Colo de mãe

Neste mundo há muito medo que é preciso respeitar. São medos sudoresados que se apossam do corpo e invadem a alma, lacrimados, que revolvem o coração como pardais que se espojam na terra fina e levantam poeira querendo se coçar.

Quando se vive na intempérie não se pode fazer provisão de clima.

Ouvia, dia desses, o relato da menina pré-adolescente sobre medo que sentia, à noite, quando o sol já se foi deitar, ao ouvir o marulhar da água da bica do terreiro, em noite sem demão de luar. O dela era um medo a inquietar os ouvidos, como um ninho bem oculto no meio do capinzal.
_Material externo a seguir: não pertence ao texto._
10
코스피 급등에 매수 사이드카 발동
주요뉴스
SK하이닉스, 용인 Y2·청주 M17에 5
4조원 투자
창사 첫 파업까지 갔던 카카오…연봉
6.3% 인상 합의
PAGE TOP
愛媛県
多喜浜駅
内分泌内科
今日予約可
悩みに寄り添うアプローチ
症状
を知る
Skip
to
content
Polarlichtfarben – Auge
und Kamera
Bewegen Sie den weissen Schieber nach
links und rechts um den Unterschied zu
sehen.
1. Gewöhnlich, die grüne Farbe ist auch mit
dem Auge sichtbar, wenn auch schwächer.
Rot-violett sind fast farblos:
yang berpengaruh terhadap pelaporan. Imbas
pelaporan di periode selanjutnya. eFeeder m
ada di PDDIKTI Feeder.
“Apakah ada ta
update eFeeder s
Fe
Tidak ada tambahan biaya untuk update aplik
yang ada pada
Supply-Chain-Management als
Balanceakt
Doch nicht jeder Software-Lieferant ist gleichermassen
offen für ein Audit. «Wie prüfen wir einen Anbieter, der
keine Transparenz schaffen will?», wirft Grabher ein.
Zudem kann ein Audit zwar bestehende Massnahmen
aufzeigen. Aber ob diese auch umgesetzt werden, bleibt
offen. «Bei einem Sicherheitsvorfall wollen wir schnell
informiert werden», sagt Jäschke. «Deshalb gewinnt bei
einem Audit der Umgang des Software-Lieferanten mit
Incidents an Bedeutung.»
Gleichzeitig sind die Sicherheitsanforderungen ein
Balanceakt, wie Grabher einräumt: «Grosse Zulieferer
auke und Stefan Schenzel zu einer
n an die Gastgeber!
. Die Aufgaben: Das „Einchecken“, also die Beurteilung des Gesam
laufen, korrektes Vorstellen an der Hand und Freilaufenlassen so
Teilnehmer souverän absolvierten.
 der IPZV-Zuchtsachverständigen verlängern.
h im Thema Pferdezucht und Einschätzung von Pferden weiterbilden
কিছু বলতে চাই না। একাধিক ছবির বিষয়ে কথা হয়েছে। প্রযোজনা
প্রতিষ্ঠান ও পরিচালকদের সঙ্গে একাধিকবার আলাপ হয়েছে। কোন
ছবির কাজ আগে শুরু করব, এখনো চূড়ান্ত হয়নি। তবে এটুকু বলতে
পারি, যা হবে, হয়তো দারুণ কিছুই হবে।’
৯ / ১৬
A mesma menina, corajosa durante o dia, dividia as árvores entre frutíferas e silvestres, conforme os frutos que ofereciam. Menina subindo entre galhos, vivendo de procurar, sofrer e desfrutar ao ritmo de seus triunfos e decepções, por ainda não ter idade para compreender o porquê da dureza do caroço encerrado na doçura da manga madura.

Menina, no entanto, corajosa à luz do dia, distinguindo os animais entre mansos e selvagens. Mansos os que a acompanhavam, selvagens os que fugiam dela ou que ameaçavam atacar.

Medo do murmurar de uma bica... Em criança, com certeza, é sentimento que tiraniza e faz perder o sono entre o medo e o assombro. Medo de bica d água jorrando à noite, é medo infantil ressecado como um cardo, que tão logo resseca libera novo botão. Hoje, felizmente, ela, mulher, sabe, que era a bica cantando, lavando suas pedras, regando seus sulcos. Sabe, também, que o temor causado pelo rumor da bica (que a fazia pestanejar a cada ruído), era um germinar a abrir as portas do viveiro interior em que a menina, mulher se transformava.

Medo da menina com o rumorejar de uma bica no terreiro, a incitar oração ao Anjo da guarda, a buscar refúgio no colo da mãe.

Ah! Colo de mãe! É quando a escuridão se enche com uma estrela, e a noite má se transforma em boa noite!